Curiously, we also came across errors in this rule — when the parameters are 0, but the user comes to the advertiser’s site and performs targeted actions. Later, we found an explanation — a new generation of bots appeared, periodically going to the advertiser’s website so that ML tools do not consider fraud. We need to ban them, but there is a high probability of a false positive for legitimate users. Our team does not yet have an unequivocal opinion on the topic of this rule — we continue to experiment.
Object Presence Hook
Most users come from the Chrome browser, so we can afford to set browser-specific hooks.
A legal user must have a “window.chrome” object in the window (i.e., it must not be undefined). At the same time, many bot drivers hide the browser and remove this object for some reason. Thus, we filter traffic if this property is undefined. The hook is mentioned here as an example since it is now disabled (on Firefox, it started to give a lot of false positives).
Not all rules go into production. For example, we assumed that the request, click, and the icon should match in case the same User-Agent. We set such a trap but received too many false positives. It turned out that many partners can pass arbitrary modified User-Agent strings.
Filtration quality control
Before implementing the next trap, we check how well it works. Here’s how it works.
The most straightforward approach is to look at Clickhouse and evaluate the parameters of the filtered traffic with your eyes.
We can also look at the quality of traffic from the advertiser’s side — evaluate the conversion when a user clicks on an ad and performs certain actions on the site. When the target action is completed, the advertiser informs us about it.
Our campaign manager has collected enough data and can analyze which traffic does not bring conversions. Often this indicates bots-generated traffic. Conversion stats help us look for new traps or test how well old ones work.
In general, we have a relatively loyal approach to filtering — we filter out traffic only if we are 99% sure it is a fraud.
We can analyze the requests of a single user and the whole traffic from a particular partner. We have indeed come across the publishers, which are mostly the fraud. We include such sites in the black list and study what was happening — such cases help us build new traps.

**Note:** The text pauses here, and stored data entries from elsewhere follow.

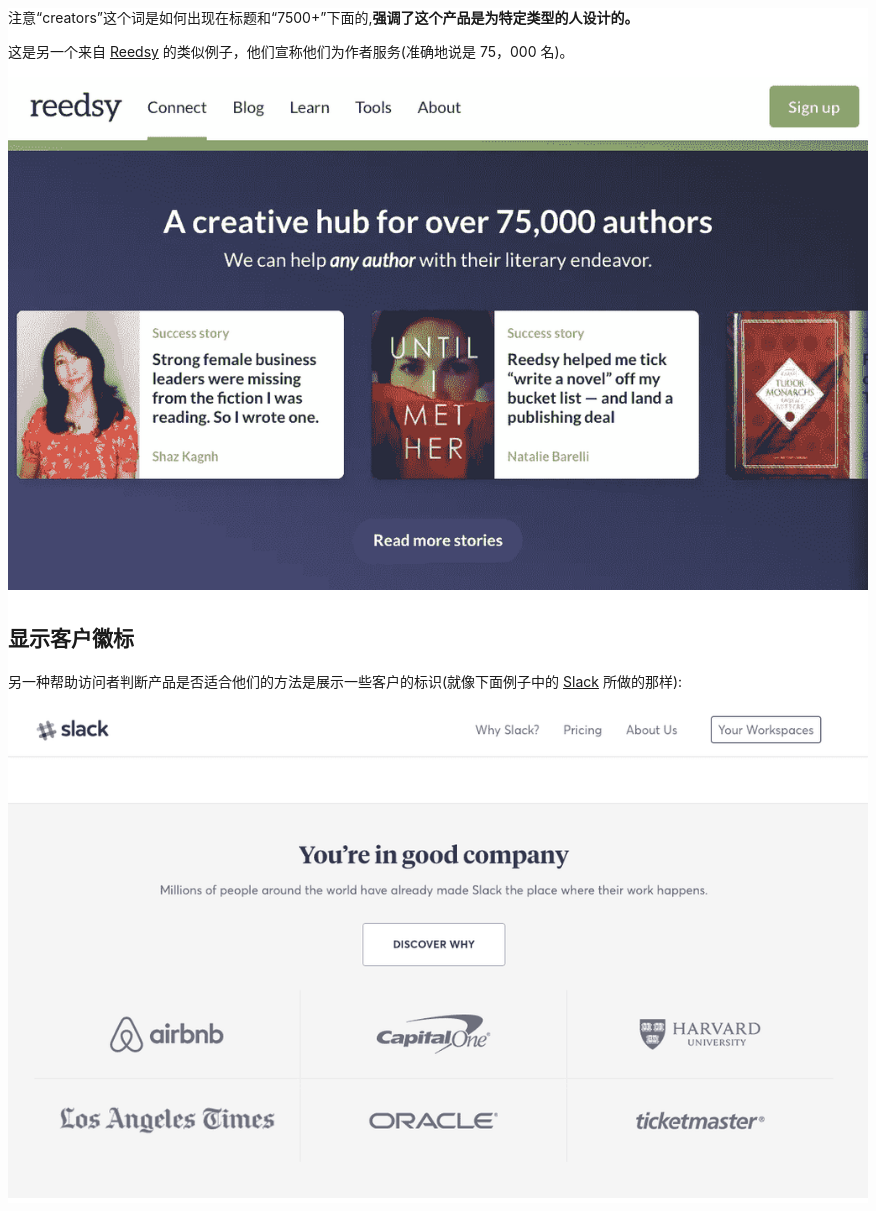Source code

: 注意“creators”这个词是如何出现在标题和“7500+”下面的,**强调了这个产品是为特定类型的人设计的。**

这是另一个来自 [Reedsy](https://reedsy.com/) 的类似例子，他们宣称他们为作者服务(准确地说是 75，000 名)。

![](img/066902b3ca00258def6f41d4449064d9.png)

## 显示客户徽标

另一种帮助访问者判断产品是否适合他们的方法是展示一些客户的标识(就像下面例子中的 [Slack](https://slack.com/) 所做的那样):

![](img/d03bb71241a492178ac2863eec0a01fb.png)
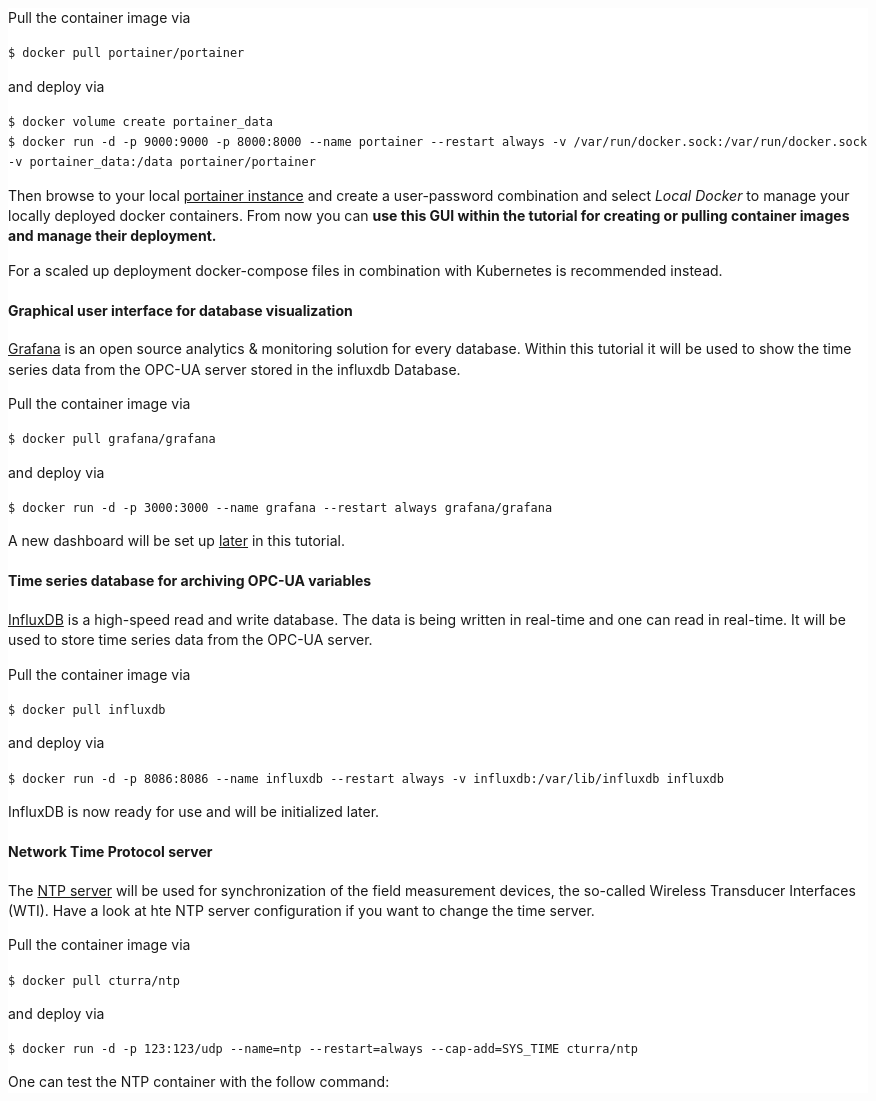 Pull the container image via

    $ docker pull portainer/portainer

and deploy via

    $ docker volume create portainer_data
    $ docker run -d -p 9000:9000 -p 8000:8000 --name portainer --restart always -v /var/run/docker.sock:/var/run/docker.sock -v portainer_data:/data portainer/portainer

Then browse to your local [portainer instance][portainer_port] and create a user-password combination and select _Local Docker_ to manage your locally deployed docker containers. 
From now you can **use this GUI within the tutorial for creating or pulling container images and manage their deployment.**

For a scaled up deployment docker-compose files in combination with Kubernetes is recommended instead. 

#### Graphical user interface for database visualization
[Grafana][grafana] is an open source analytics & monitoring solution for every database. Within this tutorial it will be used to show
the time series data from the OPC-UA server stored in the influxdb Database.

Pull the container image via

    $ docker pull grafana/grafana

and deploy via

    $ docker run -d -p 3000:3000 --name grafana --restart always grafana/grafana
A new dashboard will be set up [later](#monitoring-via-grafana) in this tutorial.    

#### Time series database for archiving OPC-UA variables
[InfluxDB][influxdb] is a high-speed read and write database. The data is being written in real-time and one can read in real-time.
It will be used to store time series data from the OPC-UA server.

Pull the container image via

    $ docker pull influxdb

and deploy via

    $ docker run -d -p 8086:8086 --name influxdb --restart always -v influxdb:/var/lib/influxdb influxdb
InfluxDB is now ready for use and will be initialized later.
#### Network Time Protocol server
The [NTP server][ntp] will be used for synchronization of the field measurement devices, the so-called Wireless Transducer Interfaces (WTI).
Have a look at hte NTP server configuration if you want to change the time server.

Pull the container image via

    $ docker pull cturra/ntp

and deploy via

    $ docker run -d -p 123:123/udp --name=ntp --restart=always --cap-add=SYS_TIME cturra/ntp
One can test the NTP container with the follow command:
    

[n5geh_wiki]: https://wiki.n5geh.de/display/EN/Grid+Protection
[n5geh_docker_registry]: https://hub.docker.com/u/n5geh
[docker_install]: https://docs.docker.com/engine/install/ubuntu/
[uaexpert_install]: https://www.unified-automation.com/de/downloads/opc-ua-clients.html
[portainer]: https://hub.docker.com/r/portainer/portainer/
[portainer_port]: localhost:9000
[portainer_images]: localhost:9000/#/images
[portainer_container]: http://localhost:9000/#/container
[grafana]: https://hub.docker.com/r/grafana/grafana/
[grafana_port]: localhost:3000
[grafana_import_dashboard]: http://localhost:3000/dashboard/import
[grafana_dashboard_template]: grafana_dashboard_demo.json
[influxdb]: https://hub.docker.com/_/influxdb
[influxdb_port]: localhost:8086
[ntp]: https://hub.docker.com/r/cturra/ntp/
[ntp_port]: localhost:123
[OPCServer]: /docker/cloud_setup/opc_ua/server/OPCServer.py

To analyze the clusters of traffic allocated by specific parameters, we use CatBoost. This is a reasonably effective classifier from Yandex, which works well with categorical features.

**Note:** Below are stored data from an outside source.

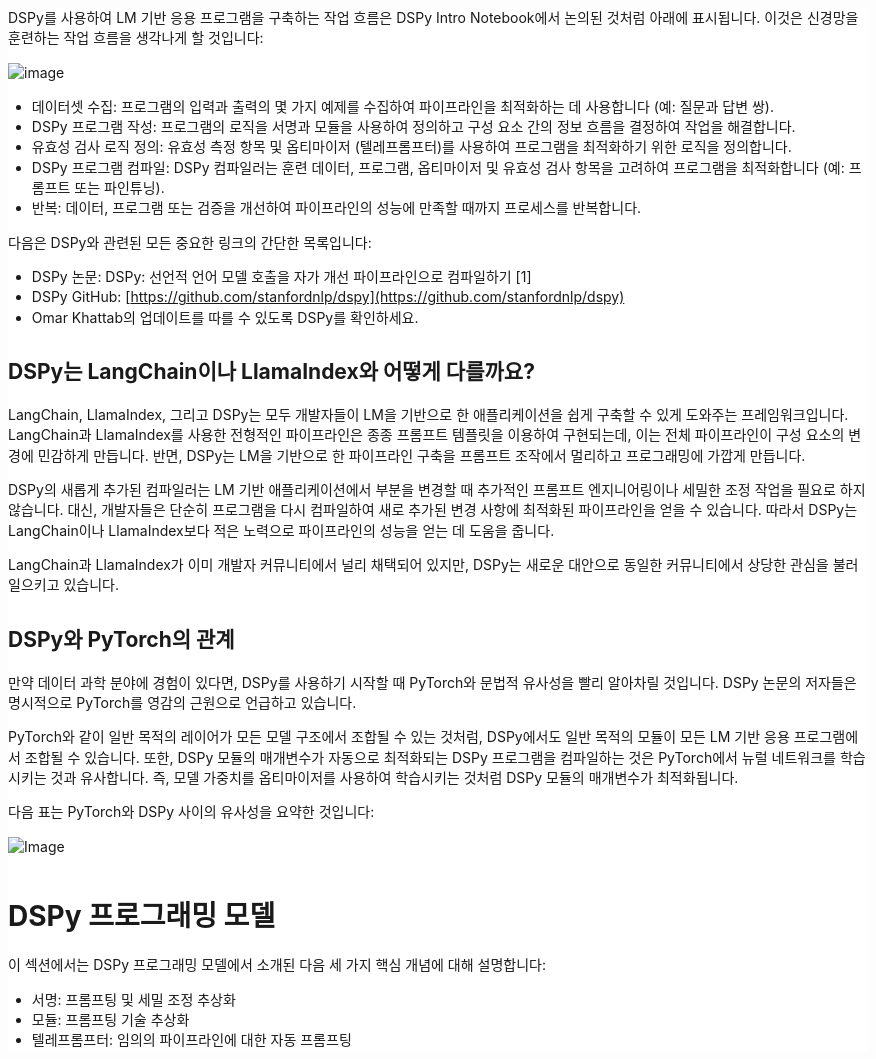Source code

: DSPy를 사용하여 LM 기반 응용 프로그램을 구축하는 작업 흐름은 DSPy Intro Notebook에서 논의된 것처럼 아래에 표시됩니다. 이것은 신경망을 훈련하는 작업 흐름을 생각나게 할 것입니다:

<div class="content-ad"></div>

![image](/assets/img/2024-07-13-IntrotoDSPyGoodbyePromptingHelloProgramming_1.png)

- 데이터셋 수집: 프로그램의 입력과 출력의 몇 가지 예제를 수집하여 파이프라인을 최적화하는 데 사용합니다 (예: 질문과 답변 쌍).
- DSPy 프로그램 작성: 프로그램의 로직을 서명과 모듈을 사용하여 정의하고 구성 요소 간의 정보 흐름을 결정하여 작업을 해결합니다.
- 유효성 검사 로직 정의: 유효성 측정 항목 및 옵티마이저 (텔레프롬프터)를 사용하여 프로그램을 최적화하기 위한 로직을 정의합니다.
- DSPy 프로그램 컴파일: DSPy 컴파일러는 훈련 데이터, 프로그램, 옵티마이저 및 유효성 검사 항목을 고려하여 프로그램을 최적화합니다 (예: 프롬프트 또는 파인튜닝).
- 반복: 데이터, 프로그램 또는 검증을 개선하여 파이프라인의 성능에 만족할 때까지 프로세스를 반복합니다.

다음은 DSPy와 관련된 모든 중요한 링크의 간단한 목록입니다:

- DSPy 논문: DSPy: 선언적 언어 모델 호출을 자가 개선 파이프라인으로 컴파일하기 [1]
- DSPy GitHub: [https://github.com/stanfordnlp/dspy](https://github.com/stanfordnlp/dspy)
- Omar Khattab의 업데이트를 따를 수 있도록 DSPy를 확인하세요.

<div class="content-ad"></div>

## DSPy는 LangChain이나 LlamaIndex와 어떻게 다를까요?

LangChain, LlamaIndex, 그리고 DSPy는 모두 개발자들이 LM을 기반으로 한 애플리케이션을 쉽게 구축할 수 있게 도와주는 프레임워크입니다. LangChain과 LlamaIndex를 사용한 전형적인 파이프라인은 종종 프롬프트 템플릿을 이용하여 구현되는데, 이는 전체 파이프라인이 구성 요소의 변경에 민감하게 만듭니다. 반면, DSPy는 LM을 기반으로 한 파이프라인 구축을 프롬프트 조작에서 멀리하고 프로그래밍에 가깝게 만듭니다.

DSPy의 새롭게 추가된 컴파일러는 LM 기반 애플리케이션에서 부분을 변경할 때 추가적인 프롬프트 엔지니어링이나 세밀한 조정 작업을 필요로 하지 않습니다. 대신, 개발자들은 단순히 프로그램을 다시 컴파일하여 새로 추가된 변경 사항에 최적화된 파이프라인을 얻을 수 있습니다. 따라서 DSPy는 LangChain이나 LlamaIndex보다 적은 노력으로 파이프라인의 성능을 얻는 데 도움을 줍니다.

LangChain과 LlamaIndex가 이미 개발자 커뮤니티에서 널리 채택되어 있지만, DSPy는 새로운 대안으로 동일한 커뮤니티에서 상당한 관심을 불러일으키고 있습니다.

<div class="content-ad"></div>

## DSPy와 PyTorch의 관계

만약 데이터 과학 분야에 경험이 있다면, DSPy를 사용하기 시작할 때 PyTorch와 문법적 유사성을 빨리 알아차릴 것입니다. DSPy 논문의 저자들은 명시적으로 PyTorch를 영감의 근원으로 언급하고 있습니다.

PyTorch와 같이 일반 목적의 레이어가 모든 모델 구조에서 조합될 수 있는 것처럼, DSPy에서도 일반 목적의 모듈이 모든 LM 기반 응용 프로그램에서 조합될 수 있습니다. 또한, DSPy 모듈의 매개변수가 자동으로 최적화되는 DSPy 프로그램을 컴파일하는 것은 PyTorch에서 뉴럴 네트워크를 학습시키는 것과 유사합니다. 즉, 모델 가중치를 옵티마이저를 사용하여 학습시키는 것처럼 DSPy 모듈의 매개변수가 최적화됩니다.

다음 표는 PyTorch와 DSPy 사이의 유사성을 요약한 것입니다:

<div class="content-ad"></div>

![Image](/assets/img/2024-07-13-IntrotoDSPyGoodbyePromptingHelloProgramming_2.png)

# DSPy 프로그래밍 모델

이 섹션에서는 DSPy 프로그래밍 모델에서 소개된 다음 세 가지 핵심 개념에 대해 설명합니다:

- 서명: 프롬프팅 및 세밀 조정 추상화
- 모듈: 프롬프팅 기술 추상화
- 텔레프롬프터: 임의의 파이프라인에 대한 자동 프롬프팅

We throw traffic data into it, and at the output, we get a list of significant parameters based on which we can create new rules. In addition, CatBoost can create a feature significance matrix, so we get a lot of interesting things out of it. For instance, properties of traffic revealing fraud in it).

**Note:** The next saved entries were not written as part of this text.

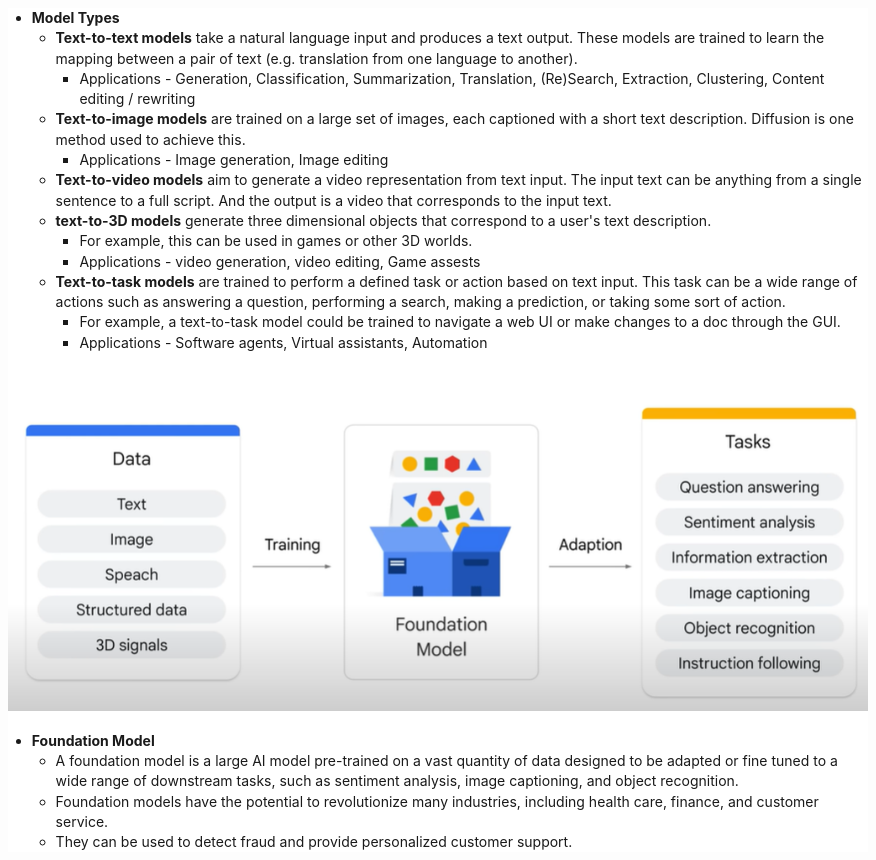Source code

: * <b>Model Types</b>
	* <b>Text-to-text models</b> take a natural language input and produces a text output. These models are trained to learn the mapping between a pair of text (e.g. translation from one language to another).
		* Applications - Generation, Classification, Summarization, Translation, (Re)Search, Extraction, Clustering, Content editing / rewriting
	* <b>Text-to-image models</b> are trained on a large set of images, each captioned with a short text description. Diffusion is one method used to achieve this.
		* Applications - Image generation, Image editing
	* <b>Text-to-video models</b> aim to generate a video representation from text input. The input text can be anything from a single sentence to a full script. And the output is a video that corresponds to the input text.
	* <b>text-to-3D models</b> generate three dimensional objects that correspond to a user's text description. 
		* For example, this can be used in games or other 3D worlds.
		* Applications - video generation, video editing, Game assests
	* <b>Text-to-task models</b> are trained to perform a defined task or action based on text input. This task can be a wide range of actions such as answering a question, performing a search, making a prediction, or taking some sort of action. 
		* For example, a text-to-task model could be trained to navigate a web UI or make changes to a doc through the GUI.
		* Applications - Software agents, Virtual assistants, Automation

![alt img](ai_22_foundation_model.PNG)
* <b>Foundation Model</b> 
	* A foundation model is a large AI model pre-trained on a vast quantity of data designed to be adapted or fine tuned to a wide range of downstream tasks, such as sentiment analysis, image captioning, and object recognition.
	* Foundation models have the potential to revolutionize many industries, including health care, finance, and customer service.
	* They can be used to detect fraud and provide personalized customer support.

However, there is no further automatic work — issues with partners are resolved at the management level. We had precedents of shutting down partners that supply a lot of junk traffic, especially at the beginning. After such a “cleaning” of the partners, the share of fraud in traffic was reduced from half to 10%.
We have recently taken a different path. We began to look at the automation tools themselves. While analyzing the product’s source code and its plugins, we found several markers of Puppeteer. However, the problem is that bot tools regularly undergo a complete refactoring and there are pull requests that fix the “holes” we found in the scripts of bot growers. Then we have to study the new version of the bot system to understand how to catch it. In the same way, we are studying new versions of browsers — they have new properties that can be used to conclude the quality of traffic.